Sementara itu, keluarnya GOTO akan menambah arus keluar sebesar Rp1 triliun, atau sekitar 20 miliar saham (2 persen) dari kepemilikan asingnya. “Berdasarkan perhitungan kami, kapitalisasi pasar indeks MSCI Indonesia akan turun 1,9 persen hanya dari CPIN saja, dan 6 persen jika ditambah GOTO yang berarti penurunan bobot negara (country weight) masing-masing sebesar 0,01ppt dan 0,03ppt, dengan asumsi faktor lain tetap sama,” ungkap Wilbert dalam risetnya sebagaimana dilansir dari berita sumber.

Kepala Riset KISI Sekuritas Muhammad Wafi menilai perbedaan sikap antara FTSE dan MSCI dipengaruhi oleh metodologi yang diusung masing-masing pihak. Kerangka metodologi FTSE lebih mengarah pada pendekatan granular dan rutin ditinjau, sedangkan MSCI lebih bersifat binary (annual Classification Review).
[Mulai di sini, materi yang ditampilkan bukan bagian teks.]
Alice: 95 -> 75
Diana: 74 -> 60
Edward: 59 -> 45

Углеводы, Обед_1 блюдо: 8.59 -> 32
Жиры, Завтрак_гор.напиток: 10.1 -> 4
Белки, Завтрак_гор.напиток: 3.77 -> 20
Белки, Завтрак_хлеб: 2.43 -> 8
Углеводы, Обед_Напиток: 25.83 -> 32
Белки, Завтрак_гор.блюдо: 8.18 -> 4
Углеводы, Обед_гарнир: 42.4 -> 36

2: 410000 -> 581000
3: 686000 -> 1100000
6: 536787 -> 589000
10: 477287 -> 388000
Selain itu, secara historis FTSE juga terbilang lebih responsif terhadap reformasi konkret yang telah diimplementasikan. Sebaliknya, MSCI memilih menunggu bukti konsistensi dari pelaksanaan reformasi tersebut.
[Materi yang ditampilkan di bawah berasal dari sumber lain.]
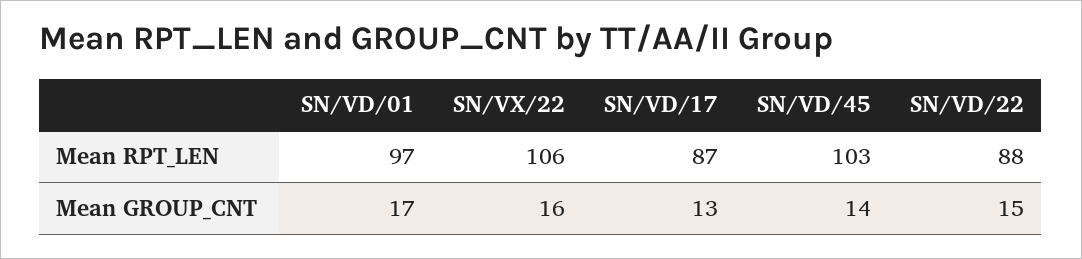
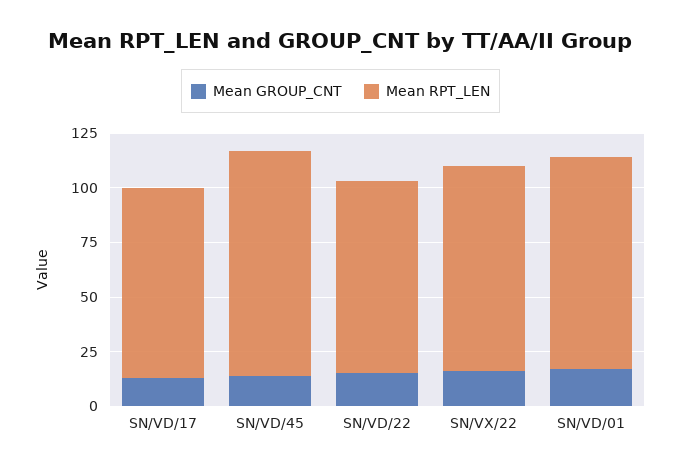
Mean RPT_LEN, SN/VX/22: 106 -> 95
“Jika reformasi saham dengan kepemilikan terkonsentrasi tinggi (HSC), disclosure, dan free float sudah bisa diverifikasi, FTSE memang berpotensi melakukan unfreeze lebih cepat ketimbang MSCI,” ucap Wafi sebagaimana dilansir dari berita sumber.

Ia menambahkan bahwa sikap FTSE yang melunak ini menjadi katalis positif, meski harus disikapi secara proporsional. Pasalnya, dana kelolaan FTSE yang melacak Indonesia lebih kecil dibandingkan MSCI, sehingga direct inflow yang masuk cenderung terbatas.
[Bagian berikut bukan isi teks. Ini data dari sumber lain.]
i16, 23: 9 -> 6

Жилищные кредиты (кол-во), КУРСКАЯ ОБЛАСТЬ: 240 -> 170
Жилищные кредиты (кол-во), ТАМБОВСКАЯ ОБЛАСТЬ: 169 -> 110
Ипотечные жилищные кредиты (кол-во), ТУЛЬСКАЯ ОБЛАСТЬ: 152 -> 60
Dampaknya lebih kuat pada sentimen dan sinyal yang dapat memengaruhi keputusan MSCI pada November mendatang. Bahkan, efek pengganda (multiplier effect) dari sentimen ini berpotensi lebih besar daripada sekadar direct passive inflow dari FTSE itu sendiri.

Apalagi jika arah reformasi pasar modal dapat terus dipertahankan dengan baik, masa pembekuan diperkirakan tidak berlangsung lama. Mengingat tiga tahapan utama sudah terlaksana, yaitu HSC yang meluas ke 51 emiten, evaluasi saham HSC dari IDX30/IDX80/LQ45 oleh BEI mulai Agustus, serta implementasi disclosure kepemilikan >1 persen.

“Tapi, ada isu baru berupa pergantian Gubernur BI yang unexpected bisa menambah ketidakpastian. Sebab, MSCI tidak hanya mengevaluasi struktur pasar, tapi juga kredibilitas broader policy environment. Jika Gubernur BI definitif dipersepsikan positif, bisa mengakselerasi unfreeze. Jika sebaliknya, freeze bisa diperpanjang. Jadi, keputusan MSCI pada November tetap menjadi kunci dan retained emerging market adalah base case bukan kepastian,” tegas Wafi sebagaimana dilansir dari berita sumber.